An exact reprint of every record below is required, with the pictures left out.
Input: Begin
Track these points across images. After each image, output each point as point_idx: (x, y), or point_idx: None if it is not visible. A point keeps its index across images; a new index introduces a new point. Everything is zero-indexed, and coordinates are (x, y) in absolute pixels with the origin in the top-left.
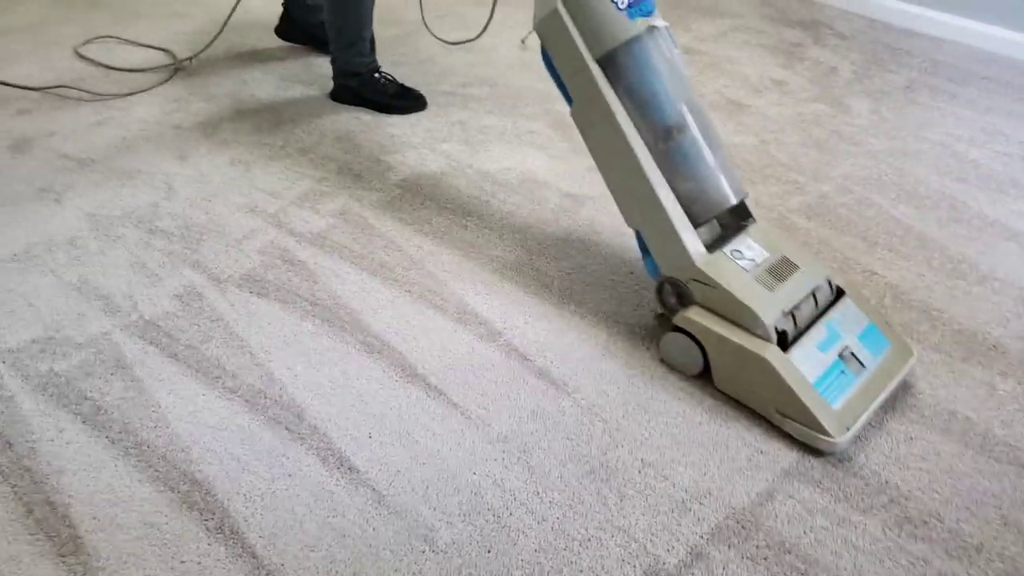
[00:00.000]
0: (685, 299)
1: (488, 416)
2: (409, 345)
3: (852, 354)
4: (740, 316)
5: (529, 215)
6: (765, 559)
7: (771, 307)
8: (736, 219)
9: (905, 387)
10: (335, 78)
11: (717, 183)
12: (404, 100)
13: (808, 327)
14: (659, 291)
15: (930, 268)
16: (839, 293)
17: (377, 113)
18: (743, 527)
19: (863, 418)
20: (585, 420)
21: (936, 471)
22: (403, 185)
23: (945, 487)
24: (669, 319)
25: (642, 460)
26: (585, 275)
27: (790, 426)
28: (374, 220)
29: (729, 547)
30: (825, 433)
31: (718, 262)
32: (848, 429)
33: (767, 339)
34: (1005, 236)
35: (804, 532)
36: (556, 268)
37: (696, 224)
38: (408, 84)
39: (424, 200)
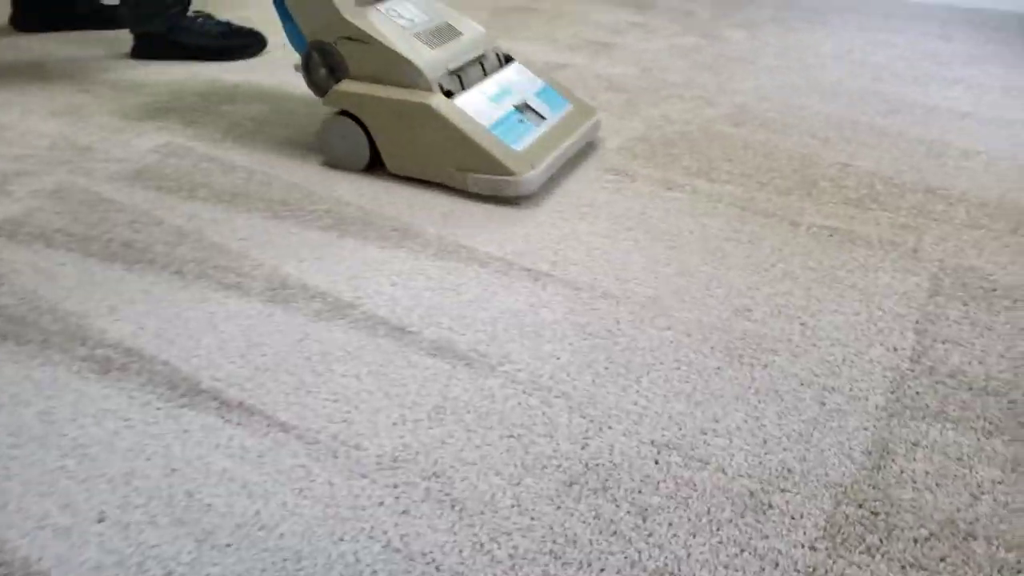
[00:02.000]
0: (337, 71)
1: (354, 434)
2: (182, 349)
3: (528, 106)
4: (399, 72)
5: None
6: None
7: (433, 62)
8: None
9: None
10: (132, 28)
11: None
12: (239, 39)
13: (471, 87)
14: (307, 66)
15: (903, 152)
16: (508, 60)
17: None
18: None
19: (548, 160)
20: (533, 402)
21: None
22: (163, 150)
23: None
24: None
25: (652, 441)
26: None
27: (475, 182)
28: (114, 194)
29: None
30: (508, 172)
31: (370, 15)
32: (534, 167)
33: (431, 90)
34: (956, 117)
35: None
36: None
37: None
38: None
39: (198, 161)
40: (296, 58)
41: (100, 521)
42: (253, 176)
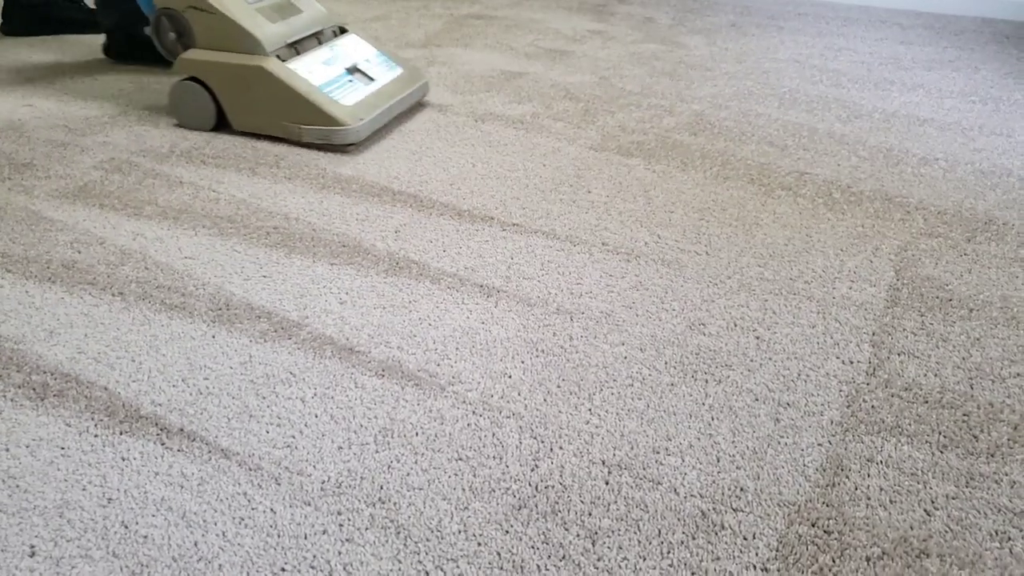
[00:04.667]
0: (184, 36)
1: (298, 459)
2: (123, 374)
3: (358, 69)
4: (240, 41)
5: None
6: None
7: (271, 34)
8: None
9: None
10: (102, 23)
11: None
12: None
13: (305, 54)
14: (156, 29)
15: (862, 160)
16: (343, 31)
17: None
18: None
19: (375, 114)
20: (483, 423)
21: None
22: (108, 165)
23: None
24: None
25: (603, 461)
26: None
27: (308, 133)
28: (55, 213)
29: None
30: (337, 123)
31: None
32: (361, 120)
33: (267, 56)
34: (916, 123)
35: None
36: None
37: None
38: None
39: (144, 177)
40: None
41: (31, 556)
42: (200, 192)
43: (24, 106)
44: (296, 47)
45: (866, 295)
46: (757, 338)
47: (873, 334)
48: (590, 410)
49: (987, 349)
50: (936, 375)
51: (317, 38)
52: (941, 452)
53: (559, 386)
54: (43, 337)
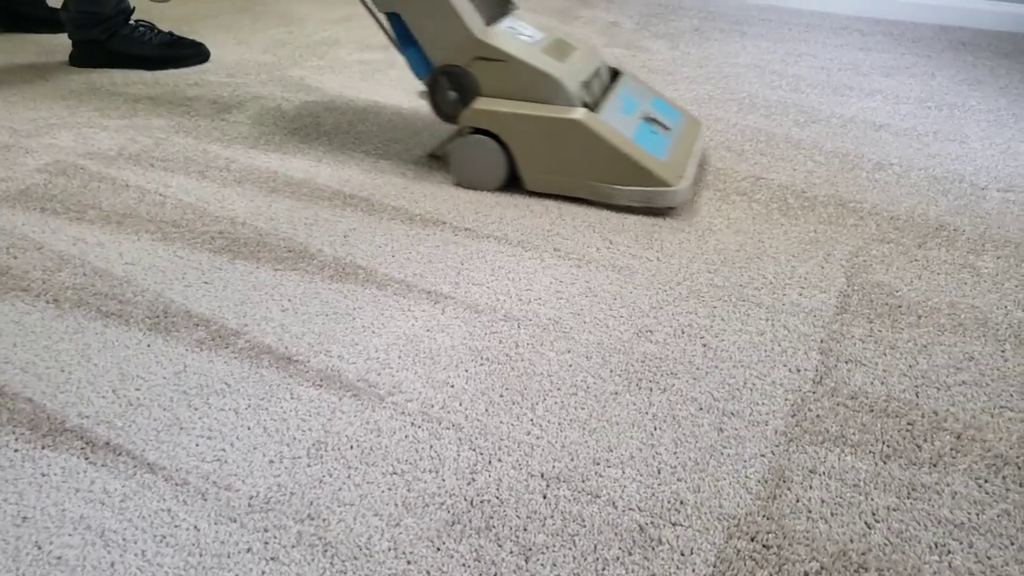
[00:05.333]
0: (467, 92)
1: (227, 473)
2: (50, 385)
3: (654, 119)
4: (539, 88)
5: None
6: None
7: (569, 75)
8: (499, 5)
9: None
10: (71, 34)
11: None
12: (178, 50)
13: (601, 101)
14: (433, 91)
15: (818, 165)
16: (615, 74)
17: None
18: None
19: (691, 169)
20: (421, 435)
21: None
22: (52, 168)
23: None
24: (454, 127)
25: (542, 474)
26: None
27: (623, 194)
28: None
29: None
30: (664, 183)
31: (501, 35)
32: (682, 179)
33: (573, 105)
34: (872, 128)
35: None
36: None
37: None
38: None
39: (89, 181)
40: (407, 83)
41: None
42: (145, 196)
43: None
44: (590, 89)
45: (816, 302)
46: (704, 345)
47: (822, 341)
48: (532, 420)
49: (934, 356)
50: (883, 383)
51: (600, 78)
52: (884, 462)
53: (502, 395)
54: None
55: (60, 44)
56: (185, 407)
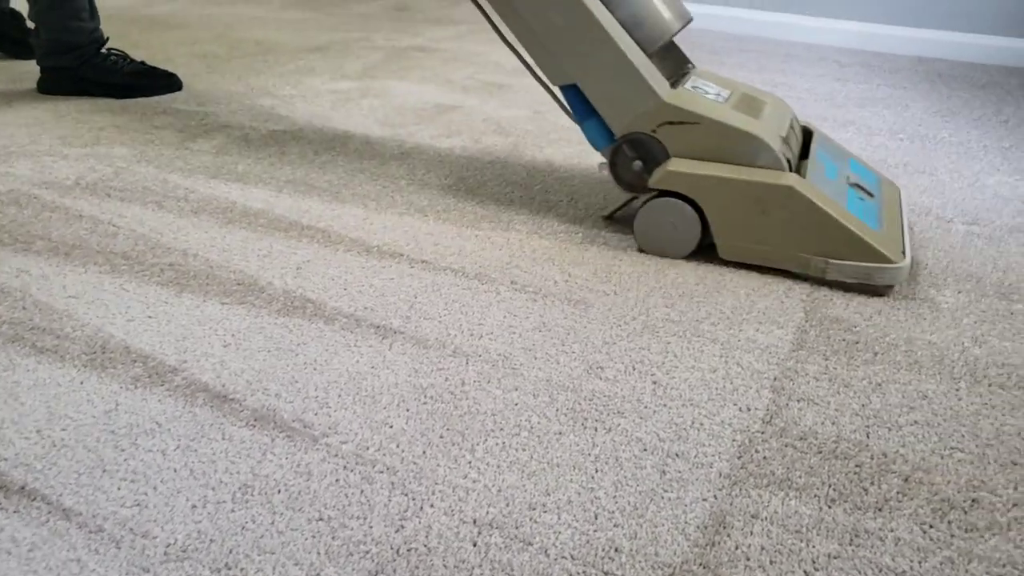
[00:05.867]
0: (652, 159)
1: (145, 520)
2: None
3: (859, 184)
4: (736, 149)
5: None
6: None
7: (769, 133)
8: (676, 66)
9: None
10: (40, 60)
11: (655, 4)
12: (149, 79)
13: (803, 163)
14: (614, 162)
15: None
16: (807, 132)
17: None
18: None
19: (907, 243)
20: (353, 479)
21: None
22: (5, 198)
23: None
24: (636, 196)
25: (474, 520)
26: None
27: (837, 269)
28: None
29: None
30: (884, 259)
31: (687, 96)
32: (903, 254)
33: (780, 168)
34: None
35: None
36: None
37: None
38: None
39: (41, 210)
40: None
41: None
42: (98, 226)
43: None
44: (788, 144)
45: (772, 338)
46: (654, 383)
47: (775, 379)
48: (470, 463)
49: (887, 395)
50: (833, 423)
51: (795, 135)
52: (829, 507)
53: (442, 436)
54: None
55: (29, 70)
56: (111, 448)
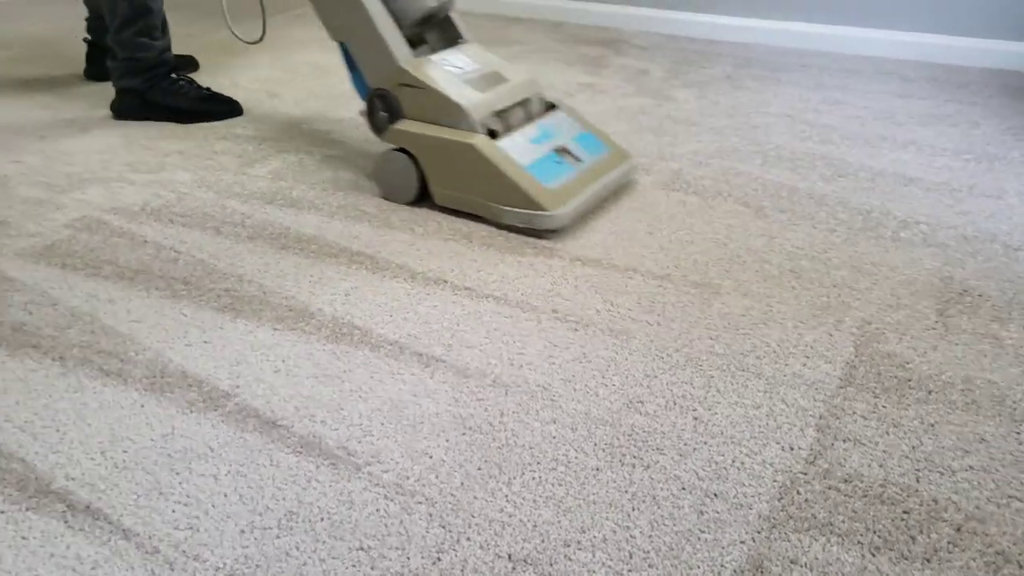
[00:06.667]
0: (396, 112)
1: (197, 543)
2: (44, 445)
3: (567, 150)
4: (448, 114)
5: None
6: None
7: (479, 105)
8: (448, 39)
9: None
10: (115, 82)
11: None
12: (213, 105)
13: (515, 130)
14: (370, 111)
15: (839, 222)
16: (551, 107)
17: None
18: None
19: (581, 198)
20: (392, 509)
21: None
22: (79, 224)
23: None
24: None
25: (509, 555)
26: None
27: (510, 215)
28: (17, 272)
29: None
30: (540, 208)
31: (424, 65)
32: (564, 205)
33: (475, 131)
34: (902, 183)
35: None
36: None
37: (401, 27)
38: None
39: (110, 236)
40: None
41: None
42: (161, 252)
43: (12, 162)
44: (505, 118)
45: (819, 373)
46: (695, 419)
47: (820, 417)
48: (506, 497)
49: (940, 437)
50: (881, 465)
51: (525, 109)
52: (873, 555)
53: (480, 468)
54: None
55: (107, 96)
56: (167, 471)
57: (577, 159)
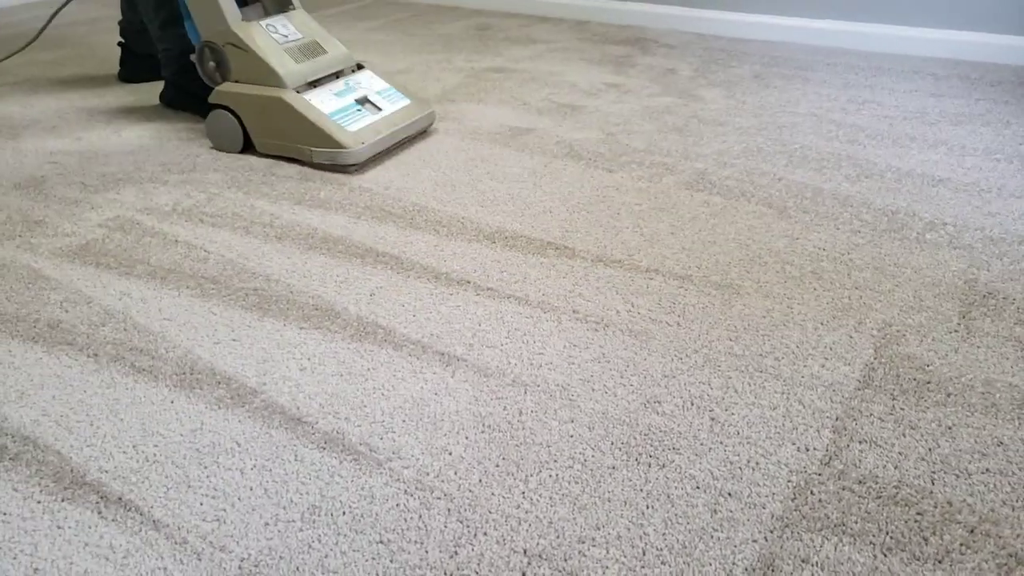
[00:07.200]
0: (223, 69)
1: (223, 535)
2: (79, 438)
3: (368, 100)
4: (267, 77)
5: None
6: None
7: (294, 72)
8: (280, 5)
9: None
10: (163, 70)
11: None
12: None
13: (321, 87)
14: (200, 58)
15: (864, 224)
16: (360, 67)
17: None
18: None
19: (377, 138)
20: (412, 504)
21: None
22: (112, 224)
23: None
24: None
25: (525, 551)
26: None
27: (317, 155)
28: (53, 271)
29: None
30: (340, 145)
31: (251, 29)
32: (363, 144)
33: (284, 88)
34: (930, 183)
35: None
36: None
37: None
38: None
39: (142, 236)
40: None
41: None
42: (192, 251)
43: (49, 163)
44: (316, 83)
45: (838, 374)
46: (712, 419)
47: (837, 418)
48: (523, 493)
49: (958, 439)
50: (896, 467)
51: (337, 75)
52: (884, 555)
53: (498, 465)
54: (14, 398)
55: (138, 96)
56: (196, 465)
57: (377, 108)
Input: End
#### Exercise result:
Track these points across images. After each image, output each point as point_idx: (x, y), or point_idx: None if it is not visible. A point keeps its index across images; a new index introduces a new point. Everything is zero-indexed, and coordinates are (x, y) in absolute pixels with the origin in the top-left.
[00:00.000]
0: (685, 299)
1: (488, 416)
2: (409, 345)
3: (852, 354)
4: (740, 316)
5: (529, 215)
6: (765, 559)
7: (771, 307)
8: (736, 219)
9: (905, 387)
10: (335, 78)
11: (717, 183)
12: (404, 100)
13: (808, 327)
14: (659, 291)
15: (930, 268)
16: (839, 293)
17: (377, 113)
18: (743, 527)
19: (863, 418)
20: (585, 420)
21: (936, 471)
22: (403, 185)
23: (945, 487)
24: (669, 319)
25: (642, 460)
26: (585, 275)
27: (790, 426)
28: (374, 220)
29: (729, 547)
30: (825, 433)
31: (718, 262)
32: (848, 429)
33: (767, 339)
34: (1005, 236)
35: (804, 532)
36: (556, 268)
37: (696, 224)
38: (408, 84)
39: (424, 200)
[00:02.000]
0: (337, 71)
1: (354, 434)
2: (182, 349)
3: (528, 106)
4: (399, 72)
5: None
6: None
7: (433, 62)
8: None
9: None
10: (132, 28)
11: None
12: (239, 39)
13: (471, 87)
14: (307, 66)
15: (903, 152)
16: (508, 60)
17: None
18: None
19: (548, 160)
20: (533, 402)
21: None
22: (163, 150)
23: None
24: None
25: (652, 441)
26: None
27: (475, 182)
28: (114, 194)
29: None
30: (508, 172)
31: (370, 15)
32: (534, 167)
33: (431, 90)
34: (956, 117)
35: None
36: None
37: None
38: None
39: (198, 161)
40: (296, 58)
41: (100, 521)
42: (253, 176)
[00:04.667]
0: (184, 36)
1: (298, 459)
2: (123, 374)
3: (358, 69)
4: (240, 41)
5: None
6: None
7: (271, 34)
8: None
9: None
10: (102, 23)
11: None
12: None
13: (305, 54)
14: (156, 29)
15: (862, 160)
16: (343, 31)
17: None
18: None
19: (375, 114)
20: (483, 423)
21: None
22: (108, 165)
23: None
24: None
25: (603, 461)
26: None
27: (308, 133)
28: (55, 213)
29: None
30: (337, 123)
31: None
32: (361, 120)
33: (267, 56)
34: (916, 123)
35: None
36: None
37: None
38: None
39: (144, 177)
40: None
41: (31, 556)
42: (200, 192)
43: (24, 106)
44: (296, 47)
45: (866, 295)
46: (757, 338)
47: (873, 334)
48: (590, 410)
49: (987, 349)
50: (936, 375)
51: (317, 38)
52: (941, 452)
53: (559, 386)
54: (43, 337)
[00:05.333]
0: (467, 92)
1: (227, 473)
2: (50, 385)
3: (654, 119)
4: (539, 88)
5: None
6: None
7: (569, 75)
8: (499, 5)
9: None
10: (71, 34)
11: None
12: (178, 50)
13: (601, 101)
14: (433, 91)
15: (818, 165)
16: (615, 74)
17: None
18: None
19: (691, 169)
20: (421, 435)
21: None
22: (52, 168)
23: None
24: (454, 127)
25: (542, 474)
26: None
27: (623, 194)
28: None
29: None
30: (664, 183)
31: (501, 35)
32: (682, 179)
33: (573, 105)
34: (872, 128)
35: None
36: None
37: None
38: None
39: (89, 181)
40: (407, 83)
41: None
42: (145, 196)
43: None
44: (590, 89)
45: (816, 302)
46: (704, 345)
47: (822, 341)
48: (532, 420)
49: (934, 356)
50: (883, 383)
51: (600, 78)
52: (884, 462)
53: (502, 395)
54: None
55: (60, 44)
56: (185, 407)
[00:05.867]
0: (652, 159)
1: (145, 520)
2: None
3: (859, 184)
4: (736, 149)
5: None
6: None
7: (769, 133)
8: (676, 66)
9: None
10: (40, 60)
11: (655, 4)
12: (149, 79)
13: (803, 163)
14: (614, 162)
15: None
16: (807, 132)
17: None
18: None
19: (907, 243)
20: (353, 479)
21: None
22: (5, 198)
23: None
24: (636, 196)
25: (474, 520)
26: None
27: (837, 269)
28: None
29: None
30: (884, 259)
31: (687, 96)
32: (903, 254)
33: (780, 168)
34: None
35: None
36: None
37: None
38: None
39: (41, 210)
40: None
41: None
42: (98, 226)
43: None
44: (788, 144)
45: (772, 338)
46: (654, 383)
47: (775, 379)
48: (470, 463)
49: (887, 395)
50: (833, 423)
51: (795, 135)
52: (829, 507)
53: (442, 436)
54: None
55: (29, 70)
56: (111, 448)
[00:06.667]
0: (396, 112)
1: (197, 543)
2: (44, 445)
3: (567, 150)
4: (448, 114)
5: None
6: None
7: (479, 105)
8: (448, 39)
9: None
10: (115, 82)
11: None
12: (213, 105)
13: (515, 130)
14: (370, 111)
15: (839, 222)
16: (551, 107)
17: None
18: None
19: (581, 198)
20: (392, 509)
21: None
22: (79, 224)
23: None
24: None
25: (509, 555)
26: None
27: (510, 215)
28: (17, 272)
29: None
30: (540, 208)
31: (424, 65)
32: (564, 205)
33: (475, 131)
34: (902, 183)
35: None
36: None
37: (401, 27)
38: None
39: (110, 236)
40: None
41: None
42: (161, 252)
43: (12, 162)
44: (505, 118)
45: (819, 373)
46: (695, 419)
47: (820, 417)
48: (506, 497)
49: (940, 437)
50: (881, 465)
51: (525, 109)
52: (873, 555)
53: (480, 468)
54: None
55: (107, 96)
56: (167, 471)
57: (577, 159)
[00:07.200]
0: (223, 69)
1: (223, 535)
2: (79, 438)
3: (368, 100)
4: (267, 77)
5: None
6: None
7: (294, 72)
8: (280, 5)
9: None
10: (163, 70)
11: None
12: None
13: (321, 87)
14: (200, 58)
15: (864, 224)
16: (360, 67)
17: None
18: None
19: (377, 138)
20: (412, 504)
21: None
22: (112, 224)
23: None
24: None
25: (525, 551)
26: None
27: (317, 155)
28: (53, 271)
29: None
30: (340, 145)
31: (251, 29)
32: (363, 144)
33: (284, 88)
34: (930, 183)
35: None
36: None
37: None
38: None
39: (142, 236)
40: None
41: None
42: (192, 251)
43: (49, 163)
44: (316, 83)
45: (838, 374)
46: (712, 419)
47: (837, 418)
48: (523, 493)
49: (958, 439)
50: (896, 467)
51: (337, 75)
52: (884, 555)
53: (498, 465)
54: (14, 398)
55: (138, 96)
56: (196, 465)
57: (377, 108)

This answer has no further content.